=== DIRECTIVE ===
Copy every item below word for word, leaving out the pictures.

Stored items

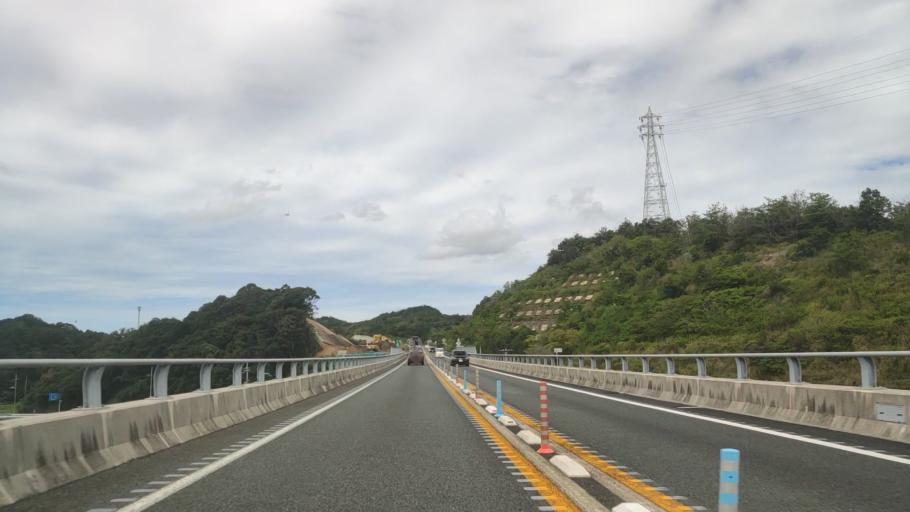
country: JP
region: Wakayama
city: Gobo
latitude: 33.8700
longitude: 135.1892
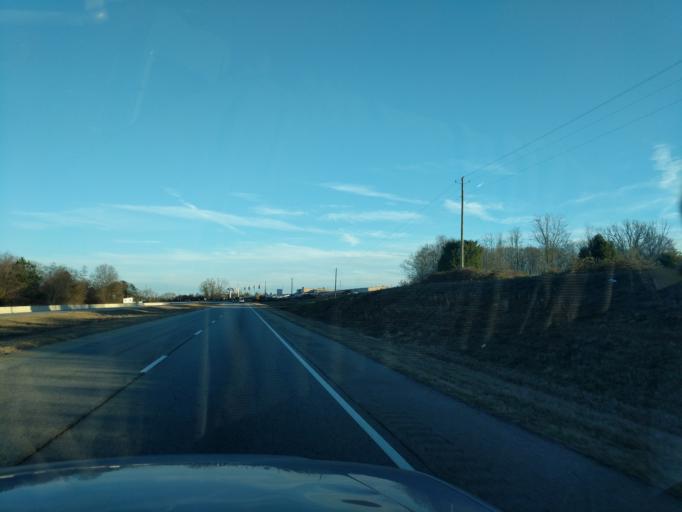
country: US
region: Georgia
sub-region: Franklin County
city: Lavonia
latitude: 34.4503
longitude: -83.1464
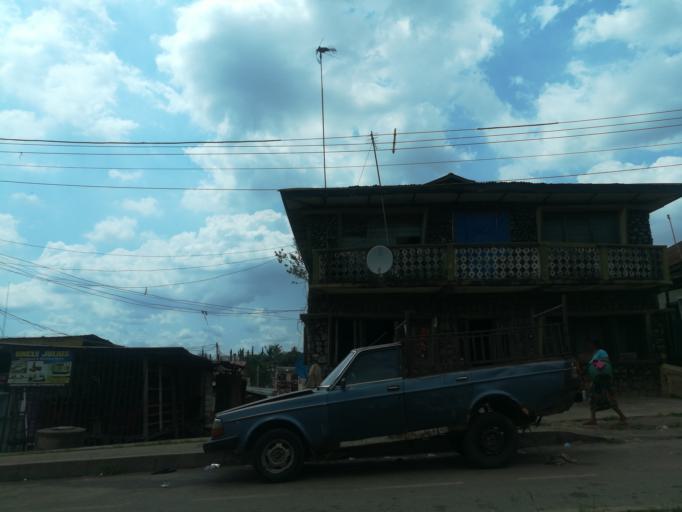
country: NG
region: Oyo
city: Ibadan
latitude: 7.3969
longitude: 3.8839
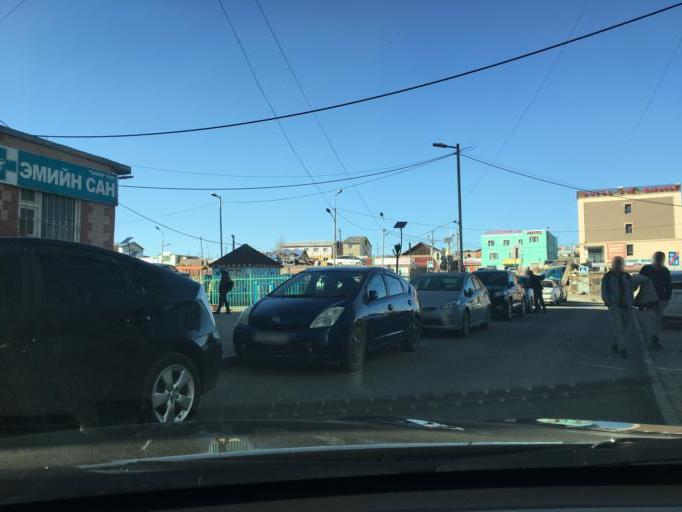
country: MN
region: Ulaanbaatar
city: Ulaanbaatar
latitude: 47.9247
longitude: 106.8742
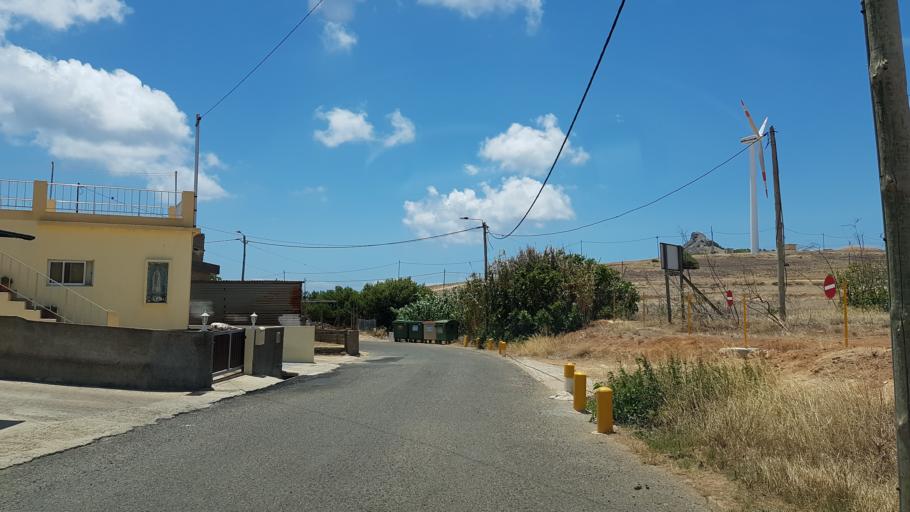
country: PT
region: Madeira
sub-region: Porto Santo
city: Vila de Porto Santo
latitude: 33.0617
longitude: -16.3605
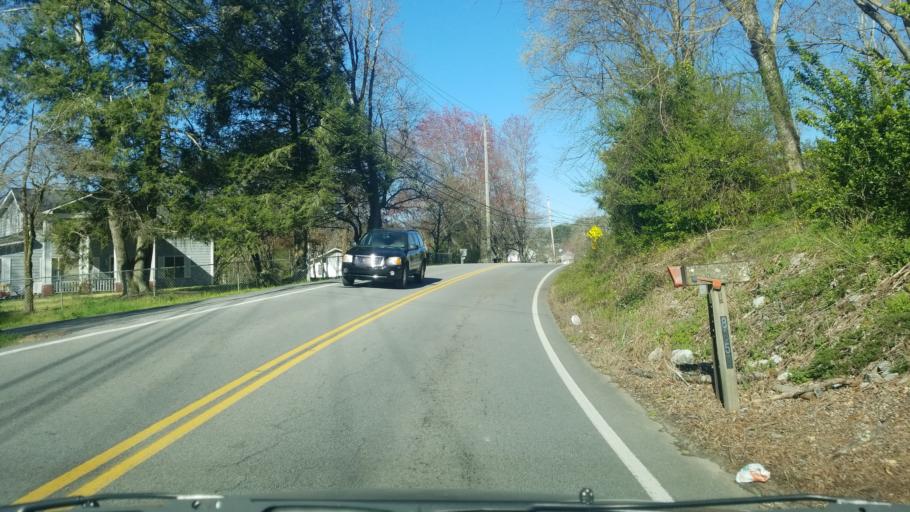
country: US
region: Tennessee
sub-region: Hamilton County
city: Middle Valley
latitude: 35.2151
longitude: -85.1849
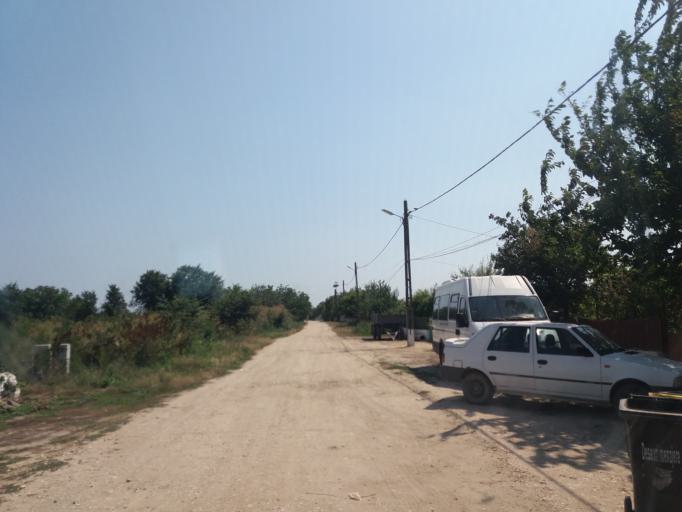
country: RO
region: Constanta
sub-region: Comuna Sacele
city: Sacele
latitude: 44.4561
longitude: 28.7382
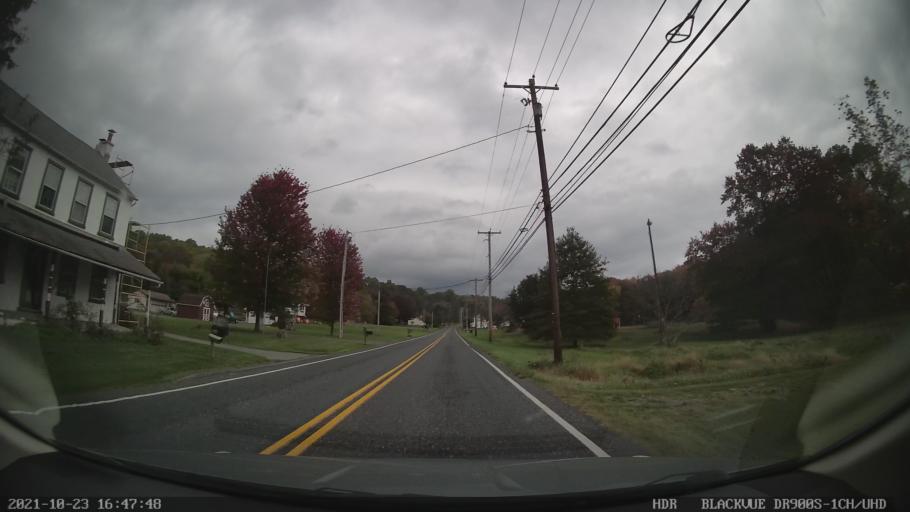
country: US
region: Pennsylvania
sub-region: Berks County
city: Red Lion
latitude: 40.4904
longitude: -75.6324
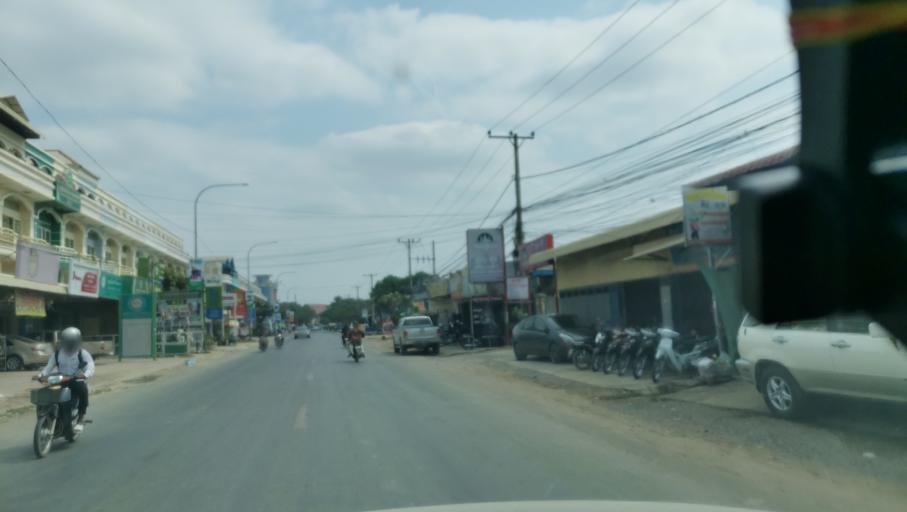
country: KH
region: Battambang
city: Battambang
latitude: 13.0845
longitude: 103.1945
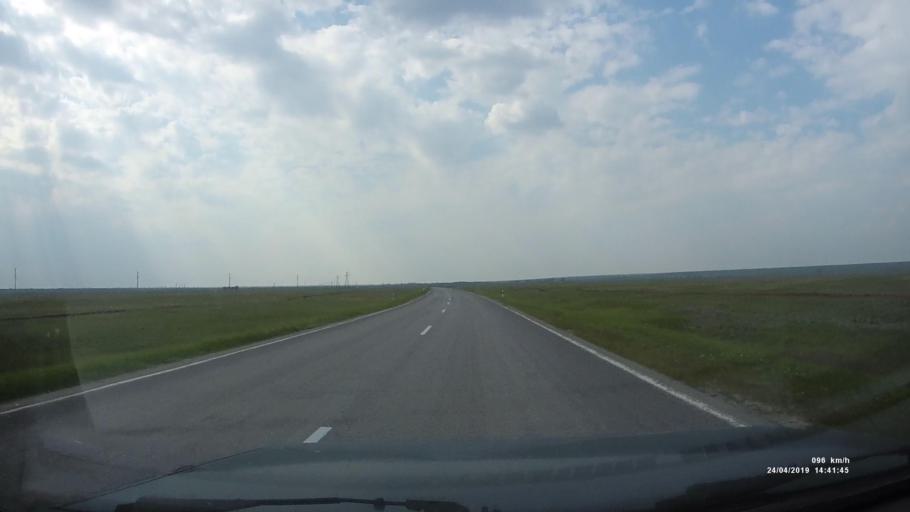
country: RU
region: Rostov
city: Remontnoye
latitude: 46.4477
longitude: 43.8749
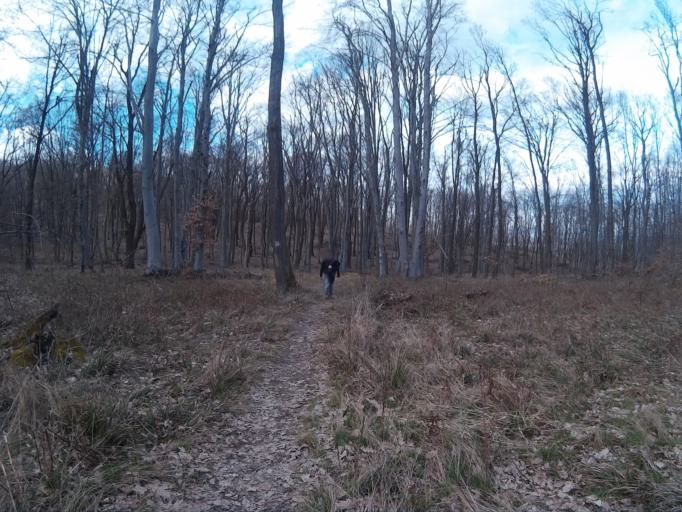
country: HU
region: Pest
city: Kosd
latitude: 47.8354
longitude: 19.1432
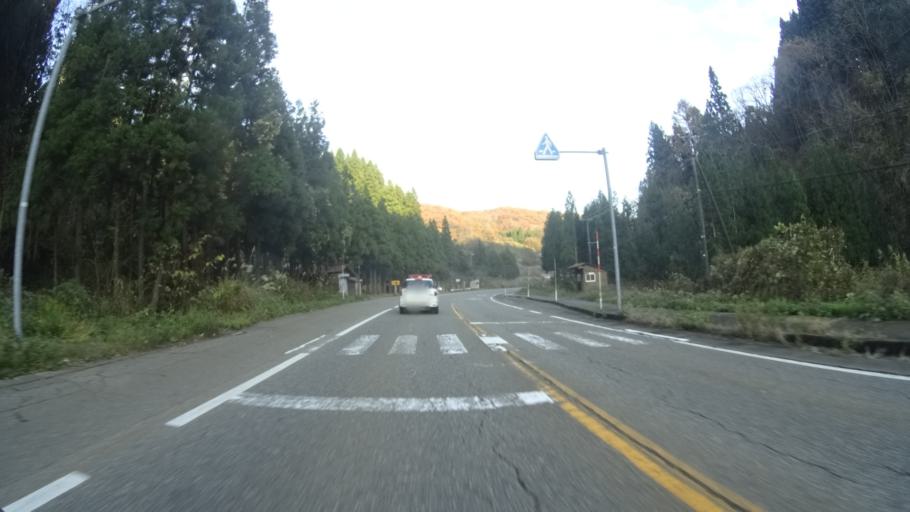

=== RESULT ===
country: JP
region: Wakayama
city: Gobo
latitude: 33.8700
longitude: 135.1892
country: US
region: Georgia
sub-region: Franklin County
city: Lavonia
latitude: 34.4503
longitude: -83.1464
country: NG
region: Oyo
city: Ibadan
latitude: 7.3969
longitude: 3.8839
country: MN
region: Ulaanbaatar
city: Ulaanbaatar
latitude: 47.9247
longitude: 106.8742
country: PT
region: Madeira
sub-region: Porto Santo
city: Vila de Porto Santo
latitude: 33.0617
longitude: -16.3605
country: US
region: Tennessee
sub-region: Hamilton County
city: Middle Valley
latitude: 35.2151
longitude: -85.1849
country: RO
region: Constanta
sub-region: Comuna Sacele
city: Sacele
latitude: 44.4561
longitude: 28.7382
country: US
region: Pennsylvania
sub-region: Berks County
city: Red Lion
latitude: 40.4904
longitude: -75.6324
country: KH
region: Battambang
city: Battambang
latitude: 13.0845
longitude: 103.1945
country: RU
region: Rostov
city: Remontnoye
latitude: 46.4477
longitude: 43.8749
country: HU
region: Pest
city: Kosd
latitude: 47.8354
longitude: 19.1432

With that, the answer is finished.